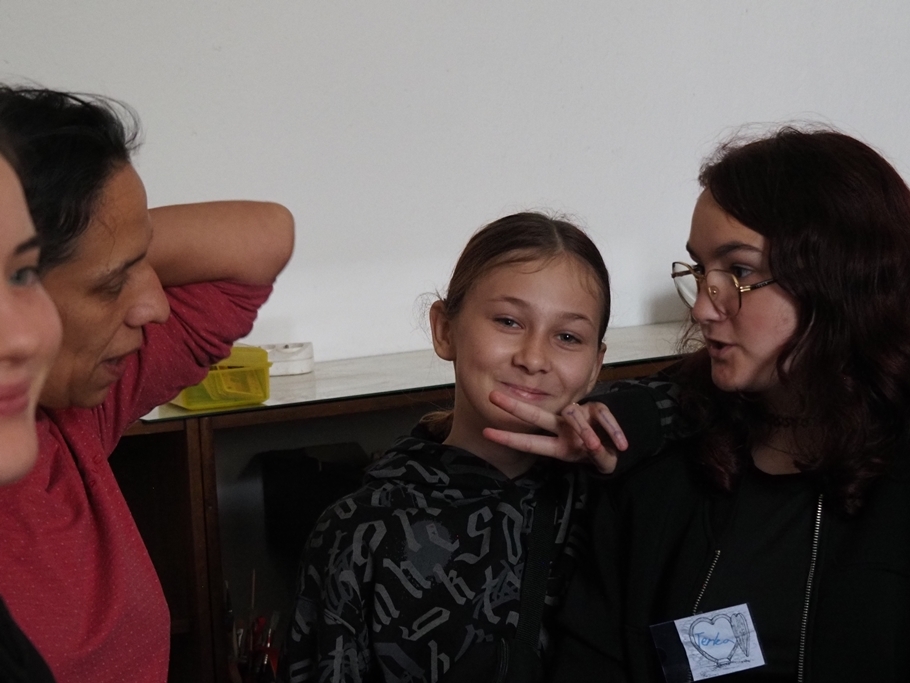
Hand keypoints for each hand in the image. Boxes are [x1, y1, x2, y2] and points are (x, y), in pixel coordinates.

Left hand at [482, 390, 627, 473]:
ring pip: (573, 416)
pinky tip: (620, 442)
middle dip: (515, 407)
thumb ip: (597, 455)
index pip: (530, 442)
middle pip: (537, 416)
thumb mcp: (598, 459)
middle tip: (493, 398)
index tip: (487, 433)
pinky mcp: (597, 409)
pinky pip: (603, 416)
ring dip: (584, 432)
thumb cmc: (601, 454)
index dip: (509, 438)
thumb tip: (594, 445)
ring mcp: (578, 416)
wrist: (620, 445)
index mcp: (558, 445)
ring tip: (593, 446)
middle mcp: (563, 428)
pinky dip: (612, 430)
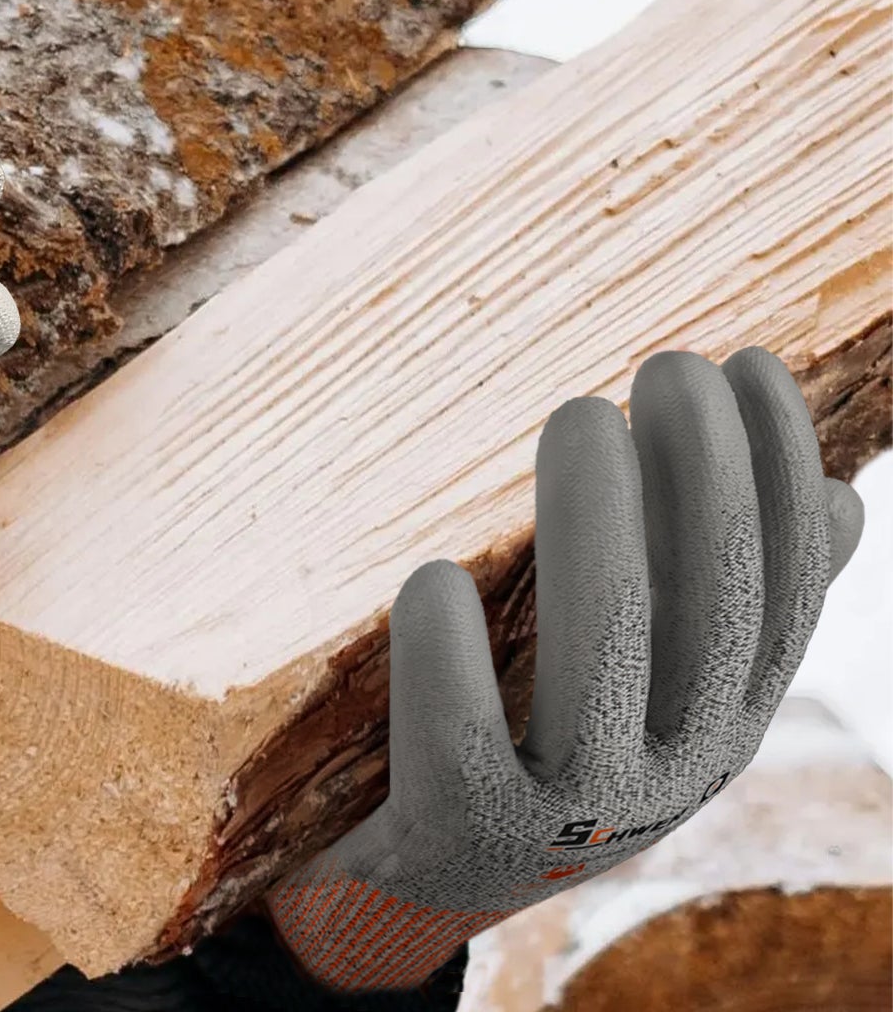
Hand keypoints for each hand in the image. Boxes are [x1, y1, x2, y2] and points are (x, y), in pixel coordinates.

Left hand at [265, 348, 863, 989]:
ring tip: (579, 414)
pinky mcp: (458, 838)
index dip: (777, 475)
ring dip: (599, 531)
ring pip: (601, 665)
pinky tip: (432, 575)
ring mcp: (570, 817)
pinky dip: (446, 660)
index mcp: (724, 725)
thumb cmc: (537, 751)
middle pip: (706, 613)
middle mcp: (670, 776)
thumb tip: (847, 499)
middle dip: (704, 478)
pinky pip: (459, 746)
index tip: (750, 363)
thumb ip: (731, 604)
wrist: (411, 893)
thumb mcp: (649, 686)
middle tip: (666, 366)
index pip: (778, 591)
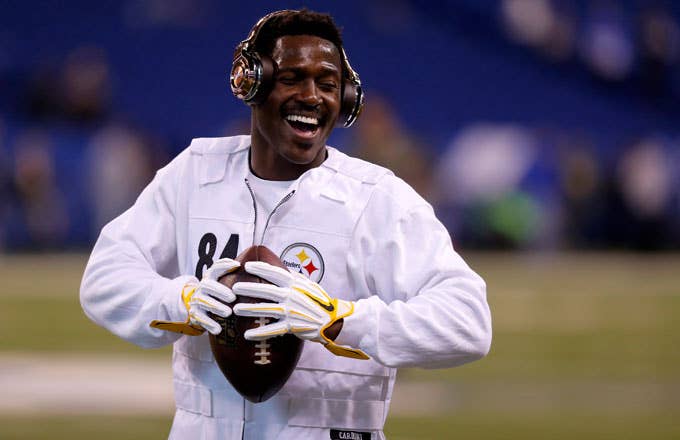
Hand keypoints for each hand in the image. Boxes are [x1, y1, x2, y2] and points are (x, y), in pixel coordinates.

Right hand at [150, 258, 239, 334]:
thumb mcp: (220, 282)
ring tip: (228, 313)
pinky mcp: (195, 314)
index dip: (225, 265)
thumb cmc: (215, 293)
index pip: (215, 268)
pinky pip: (201, 319)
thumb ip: (231, 275)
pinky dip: (209, 324)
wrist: (195, 306)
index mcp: (209, 278)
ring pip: (204, 302)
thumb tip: (247, 267)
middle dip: (220, 291)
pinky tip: (218, 329)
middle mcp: (202, 288)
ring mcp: (197, 301)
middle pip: (208, 286)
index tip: (237, 265)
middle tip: (232, 298)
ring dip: (216, 307)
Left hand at [232, 261, 368, 359]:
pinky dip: (259, 333)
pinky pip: (272, 329)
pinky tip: (247, 335)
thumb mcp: (309, 286)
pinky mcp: (292, 325)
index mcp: (295, 284)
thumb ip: (294, 279)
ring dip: (249, 309)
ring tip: (235, 310)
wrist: (332, 320)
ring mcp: (291, 311)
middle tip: (233, 288)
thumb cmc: (319, 302)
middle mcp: (291, 295)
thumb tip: (282, 270)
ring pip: (265, 309)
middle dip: (248, 288)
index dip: (260, 268)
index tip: (247, 266)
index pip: (275, 273)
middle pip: (265, 290)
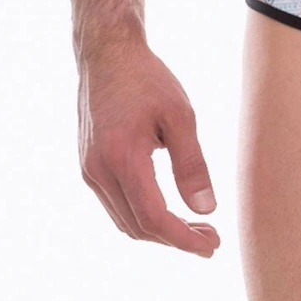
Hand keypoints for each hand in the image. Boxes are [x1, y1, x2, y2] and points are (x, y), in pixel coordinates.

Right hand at [77, 36, 219, 256]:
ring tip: (196, 226)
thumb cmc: (147, 79)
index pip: (153, 218)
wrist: (106, 54)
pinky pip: (115, 205)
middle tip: (211, 237)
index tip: (213, 245)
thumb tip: (206, 209)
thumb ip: (192, 165)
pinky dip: (142, 216)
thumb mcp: (181, 115)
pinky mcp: (88, 166)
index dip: (184, 239)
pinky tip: (169, 210)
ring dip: (159, 231)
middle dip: (176, 239)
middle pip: (138, 226)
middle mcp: (98, 170)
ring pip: (124, 220)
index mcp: (122, 157)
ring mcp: (89, 170)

----

# Problem to solve:
Would you retype the listing above exactly, omitting its pictures?

# Answer area:
Hand keypoints for each hand in the image. Boxes are [x1, y1, x2, y2] and points are (x, y), in pixel coordinates.

Left hand at [482, 390, 627, 473]:
ring pip: (573, 416)
pinky tip: (620, 442)
middle dip: (515, 407)
thumb ip: (597, 455)
index pip: (530, 442)
middle pip: (537, 416)
thumb mcp: (598, 459)
middle tip: (493, 398)
index tip: (487, 433)
pinky mcp: (597, 409)
pinky pip: (603, 416)
ring dip: (584, 432)
thumb cmc: (601, 454)
index dip: (509, 438)
thumb tip: (594, 445)
ring mcp: (578, 416)
wrist: (620, 445)
index mcp: (558, 445)
ring tip: (593, 446)
middle mcp: (563, 428)
pinky dip: (612, 430)
Hand keypoints for each hand in the image. Boxes are [x1, y1, x2, y2] and points are (x, y), in pixel coordinates.

Left hand at [265, 348, 863, 989]:
ring tip: (579, 414)
pinky mcp: (458, 838)
index dip: (777, 475)
ring dip: (599, 531)
ring pip: (601, 665)
pinky tip: (432, 575)
ring mcp: (570, 817)
pinky dip: (446, 660)
index mcp: (724, 725)
thumb cmc: (537, 751)
middle pip: (706, 613)
middle mcp: (670, 776)
thumb tip: (847, 499)
middle dip: (704, 478)
pinky pip: (459, 746)
index tip: (750, 363)
thumb ip: (731, 604)
wrist: (411, 893)
thumb mcp: (649, 686)
middle tip: (666, 366)
index pip: (778, 591)
Hand keypoints for each hand in the image. Boxes are [x1, y1, x2, y2] and points are (x, y), in pixel coordinates.

Right hand at [150, 258, 239, 334]:
thumb mcp: (220, 282)
ring tip: (228, 313)
pinky mcp: (195, 314)
index dip: (225, 265)
thumb cmc: (215, 293)
index pip: (215, 268)
pinky pip: (201, 319)
thumb ip: (231, 275)
pinky dip: (209, 324)
wrist: (195, 306)
index mcp: (209, 278)
ring pip: (204, 302)
thumb tip: (247, 267)
middle dip: (220, 291)
pinky tip: (218, 329)
middle mcp: (202, 288)
ring mcp: (197, 301)
middle pip: (208, 286)
index tip: (237, 265)
middle tip: (232, 298)
ring dip: (216, 307)
Left hand at [232, 261, 368, 359]:
pinky dip: (259, 333)
pinky pip: (272, 329)
pinky tip: (247, 335)
thumb mcp: (309, 286)
pinky mcp: (292, 325)
index mcp: (295, 284)
thumb ip: (294, 279)
ring dip: (249, 309)
ring tip: (235, 310)
wrist: (332, 320)
ring mcp: (291, 311)
middle tip: (233, 288)
thumb cmc: (319, 302)
middle mcp: (291, 295)
thumb tip: (282, 270)
ring pip: (265, 309)
middle dip: (248, 288)
index dip: (260, 268)
index tip: (247, 266)
index pip: (275, 273)
middle pip: (265, 290)
Hand keypoints for each hand in the image. Boxes are [x1, y1, x2, y2] and points are (x, y), in pixel coordinates.

Right hand at [77, 36, 219, 256]:
ring tip: (196, 226)
thumb cmc: (147, 79)
index pip: (153, 218)
wrist: (106, 54)
pinky pip: (115, 205)
middle tip: (211, 237)
index tip: (213, 245)
thumb tip: (206, 209)
thumb ip: (192, 165)
pinky dip: (142, 216)
thumb mcp: (181, 115)
pinky mcp: (88, 166)
index dip: (184, 239)
pinky tip: (169, 210)
ring dip: (159, 231)
middle dip: (176, 239)
middle pip: (138, 226)
middle mcp: (98, 170)
ring pip: (124, 220)
index mcp: (122, 157)
ring mcp: (89, 170)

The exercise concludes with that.